Task requirements —
Each line below from the one containing "Chest CT (low-dose" through the one containing "- Participant outcome: lung" should be output exactly as it stands, and no other line should appear.

[Dataset entries]
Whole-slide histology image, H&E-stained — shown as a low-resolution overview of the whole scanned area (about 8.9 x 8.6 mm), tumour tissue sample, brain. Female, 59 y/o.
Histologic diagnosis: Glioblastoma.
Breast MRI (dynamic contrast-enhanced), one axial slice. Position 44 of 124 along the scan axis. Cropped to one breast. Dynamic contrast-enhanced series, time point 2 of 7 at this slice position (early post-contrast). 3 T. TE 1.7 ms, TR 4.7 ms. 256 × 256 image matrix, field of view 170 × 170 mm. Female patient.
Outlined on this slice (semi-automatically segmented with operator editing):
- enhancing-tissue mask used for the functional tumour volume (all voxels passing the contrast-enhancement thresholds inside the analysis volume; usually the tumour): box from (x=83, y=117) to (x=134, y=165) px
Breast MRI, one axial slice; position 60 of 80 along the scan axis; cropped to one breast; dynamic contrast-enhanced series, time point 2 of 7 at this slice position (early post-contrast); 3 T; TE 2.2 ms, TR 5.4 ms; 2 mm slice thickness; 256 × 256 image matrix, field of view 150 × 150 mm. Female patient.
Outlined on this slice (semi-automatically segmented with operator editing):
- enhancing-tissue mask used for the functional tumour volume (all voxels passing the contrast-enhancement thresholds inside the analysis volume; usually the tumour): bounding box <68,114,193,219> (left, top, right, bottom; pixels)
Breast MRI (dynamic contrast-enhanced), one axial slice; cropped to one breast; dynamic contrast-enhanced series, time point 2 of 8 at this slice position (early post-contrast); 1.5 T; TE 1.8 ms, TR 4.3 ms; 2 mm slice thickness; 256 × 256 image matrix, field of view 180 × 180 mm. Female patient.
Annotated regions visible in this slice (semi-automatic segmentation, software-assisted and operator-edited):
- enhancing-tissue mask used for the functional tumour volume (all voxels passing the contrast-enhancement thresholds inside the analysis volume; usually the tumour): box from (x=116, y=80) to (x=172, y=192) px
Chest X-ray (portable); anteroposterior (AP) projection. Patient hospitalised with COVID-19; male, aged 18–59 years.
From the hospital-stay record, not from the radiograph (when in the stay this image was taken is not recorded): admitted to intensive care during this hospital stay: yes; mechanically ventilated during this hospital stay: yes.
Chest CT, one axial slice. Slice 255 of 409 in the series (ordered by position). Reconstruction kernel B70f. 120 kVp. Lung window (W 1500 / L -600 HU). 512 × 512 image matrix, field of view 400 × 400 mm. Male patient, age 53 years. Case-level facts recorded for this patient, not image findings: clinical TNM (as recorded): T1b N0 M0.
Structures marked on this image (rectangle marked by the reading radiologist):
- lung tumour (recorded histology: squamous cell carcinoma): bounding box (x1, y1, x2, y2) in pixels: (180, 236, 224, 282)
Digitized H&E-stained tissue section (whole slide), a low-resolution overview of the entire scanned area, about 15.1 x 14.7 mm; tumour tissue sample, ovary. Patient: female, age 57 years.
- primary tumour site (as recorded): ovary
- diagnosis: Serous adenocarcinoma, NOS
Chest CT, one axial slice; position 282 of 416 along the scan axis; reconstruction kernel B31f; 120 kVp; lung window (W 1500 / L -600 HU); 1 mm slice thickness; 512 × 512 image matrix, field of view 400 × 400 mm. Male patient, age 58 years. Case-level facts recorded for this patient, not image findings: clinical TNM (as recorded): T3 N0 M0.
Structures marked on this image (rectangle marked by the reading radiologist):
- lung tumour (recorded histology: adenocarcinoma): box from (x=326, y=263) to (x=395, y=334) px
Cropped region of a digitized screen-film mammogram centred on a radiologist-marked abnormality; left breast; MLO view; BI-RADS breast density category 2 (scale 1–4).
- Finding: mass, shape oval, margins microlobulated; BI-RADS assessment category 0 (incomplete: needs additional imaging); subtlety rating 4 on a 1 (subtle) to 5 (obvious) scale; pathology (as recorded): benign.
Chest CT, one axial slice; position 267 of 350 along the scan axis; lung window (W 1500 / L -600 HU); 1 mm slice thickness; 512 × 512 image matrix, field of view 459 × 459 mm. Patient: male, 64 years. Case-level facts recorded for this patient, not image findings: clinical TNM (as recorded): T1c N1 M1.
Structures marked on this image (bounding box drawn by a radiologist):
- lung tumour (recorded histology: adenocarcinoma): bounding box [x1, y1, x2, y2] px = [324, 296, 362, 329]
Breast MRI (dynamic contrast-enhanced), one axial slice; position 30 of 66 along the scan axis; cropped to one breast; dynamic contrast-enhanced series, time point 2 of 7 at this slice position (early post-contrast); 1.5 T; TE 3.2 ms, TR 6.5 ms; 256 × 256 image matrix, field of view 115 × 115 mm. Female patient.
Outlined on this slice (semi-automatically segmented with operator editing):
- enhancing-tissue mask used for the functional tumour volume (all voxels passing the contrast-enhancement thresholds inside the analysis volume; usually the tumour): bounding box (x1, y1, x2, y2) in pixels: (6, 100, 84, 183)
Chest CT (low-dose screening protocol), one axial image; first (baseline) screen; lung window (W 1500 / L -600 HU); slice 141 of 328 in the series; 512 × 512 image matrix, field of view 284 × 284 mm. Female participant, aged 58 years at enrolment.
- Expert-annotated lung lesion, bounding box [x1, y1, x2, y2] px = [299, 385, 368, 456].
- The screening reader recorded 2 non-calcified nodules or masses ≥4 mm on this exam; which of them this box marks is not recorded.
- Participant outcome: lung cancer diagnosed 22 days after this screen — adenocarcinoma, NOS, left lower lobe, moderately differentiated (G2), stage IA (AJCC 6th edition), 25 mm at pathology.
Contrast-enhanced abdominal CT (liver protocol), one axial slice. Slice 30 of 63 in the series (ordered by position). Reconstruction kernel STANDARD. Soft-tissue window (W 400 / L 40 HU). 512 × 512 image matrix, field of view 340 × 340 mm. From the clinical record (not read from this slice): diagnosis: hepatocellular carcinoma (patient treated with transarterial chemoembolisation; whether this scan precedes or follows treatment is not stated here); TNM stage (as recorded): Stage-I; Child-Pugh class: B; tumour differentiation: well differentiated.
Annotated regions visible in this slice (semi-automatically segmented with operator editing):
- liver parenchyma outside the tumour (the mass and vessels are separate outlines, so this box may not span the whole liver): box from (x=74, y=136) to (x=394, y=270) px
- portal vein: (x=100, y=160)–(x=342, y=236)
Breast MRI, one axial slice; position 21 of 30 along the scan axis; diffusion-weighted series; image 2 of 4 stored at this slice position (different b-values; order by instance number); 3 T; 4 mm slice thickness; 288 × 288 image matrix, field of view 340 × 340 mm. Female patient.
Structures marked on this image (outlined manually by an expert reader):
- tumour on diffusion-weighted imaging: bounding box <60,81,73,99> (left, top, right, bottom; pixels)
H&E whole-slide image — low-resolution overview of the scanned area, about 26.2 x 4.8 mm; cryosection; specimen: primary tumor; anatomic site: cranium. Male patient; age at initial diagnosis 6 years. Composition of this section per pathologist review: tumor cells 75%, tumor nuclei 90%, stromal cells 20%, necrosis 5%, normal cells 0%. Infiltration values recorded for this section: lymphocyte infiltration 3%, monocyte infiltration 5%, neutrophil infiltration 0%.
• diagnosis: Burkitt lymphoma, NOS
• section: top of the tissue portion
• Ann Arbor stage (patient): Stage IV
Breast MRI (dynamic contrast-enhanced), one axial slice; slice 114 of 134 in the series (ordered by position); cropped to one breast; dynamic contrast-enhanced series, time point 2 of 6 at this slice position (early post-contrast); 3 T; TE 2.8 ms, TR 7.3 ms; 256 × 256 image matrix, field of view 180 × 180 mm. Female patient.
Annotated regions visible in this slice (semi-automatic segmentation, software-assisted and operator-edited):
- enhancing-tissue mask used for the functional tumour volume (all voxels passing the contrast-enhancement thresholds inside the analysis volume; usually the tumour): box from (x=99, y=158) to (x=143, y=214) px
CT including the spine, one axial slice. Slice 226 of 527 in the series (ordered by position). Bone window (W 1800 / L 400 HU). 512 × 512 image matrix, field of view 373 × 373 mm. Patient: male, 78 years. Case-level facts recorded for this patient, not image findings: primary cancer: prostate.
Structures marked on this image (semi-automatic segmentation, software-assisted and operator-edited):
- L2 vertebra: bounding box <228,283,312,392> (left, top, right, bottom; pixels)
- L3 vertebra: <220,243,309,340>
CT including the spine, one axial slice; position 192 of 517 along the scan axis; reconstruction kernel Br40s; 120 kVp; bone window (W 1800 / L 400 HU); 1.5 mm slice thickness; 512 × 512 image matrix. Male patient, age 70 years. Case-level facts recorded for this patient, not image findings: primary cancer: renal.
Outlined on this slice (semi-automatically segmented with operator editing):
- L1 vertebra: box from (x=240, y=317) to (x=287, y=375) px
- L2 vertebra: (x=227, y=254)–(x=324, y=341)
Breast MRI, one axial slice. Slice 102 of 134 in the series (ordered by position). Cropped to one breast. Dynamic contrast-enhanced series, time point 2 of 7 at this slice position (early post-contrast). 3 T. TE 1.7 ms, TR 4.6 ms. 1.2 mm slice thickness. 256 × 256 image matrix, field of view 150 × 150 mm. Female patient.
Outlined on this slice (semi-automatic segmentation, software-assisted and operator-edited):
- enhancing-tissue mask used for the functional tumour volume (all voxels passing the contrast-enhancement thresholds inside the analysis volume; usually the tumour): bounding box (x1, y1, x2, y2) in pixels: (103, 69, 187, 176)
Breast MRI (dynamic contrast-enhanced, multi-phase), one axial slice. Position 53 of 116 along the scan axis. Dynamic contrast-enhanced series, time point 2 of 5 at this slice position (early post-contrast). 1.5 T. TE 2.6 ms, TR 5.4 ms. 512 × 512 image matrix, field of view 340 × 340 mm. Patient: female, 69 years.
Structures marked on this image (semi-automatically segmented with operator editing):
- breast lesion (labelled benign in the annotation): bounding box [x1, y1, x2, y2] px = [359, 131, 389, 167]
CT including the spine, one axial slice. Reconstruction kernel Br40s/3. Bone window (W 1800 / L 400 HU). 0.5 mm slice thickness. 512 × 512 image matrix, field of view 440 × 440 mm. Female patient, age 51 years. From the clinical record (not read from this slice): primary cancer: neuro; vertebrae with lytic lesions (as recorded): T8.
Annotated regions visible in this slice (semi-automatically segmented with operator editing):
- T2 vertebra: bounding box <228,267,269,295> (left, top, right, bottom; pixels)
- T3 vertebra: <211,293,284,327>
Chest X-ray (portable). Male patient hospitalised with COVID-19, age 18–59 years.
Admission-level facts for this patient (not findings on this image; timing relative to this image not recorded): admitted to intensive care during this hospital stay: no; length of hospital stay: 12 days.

Written answer —
Chest CT (low-dose screening protocol), one axial image; first (baseline) screen; lung window (W 1500 / L -600 HU); slice 141 of 328 in the series; 512 × 512 image matrix, field of view 284 × 284 mm. Female participant, aged 58 years at enrolment.
- Expert-annotated lung lesion, bounding box [x1, y1, x2, y2] px = [299, 385, 368, 456].
- The screening reader recorded 2 non-calcified nodules or masses ≥4 mm on this exam; which of them this box marks is not recorded.
- Participant outcome: lung cancer diagnosed 22 days after this screen — adenocarcinoma, NOS, left lower lobe, moderately differentiated (G2), stage IA (AJCC 6th edition), 25 mm at pathology.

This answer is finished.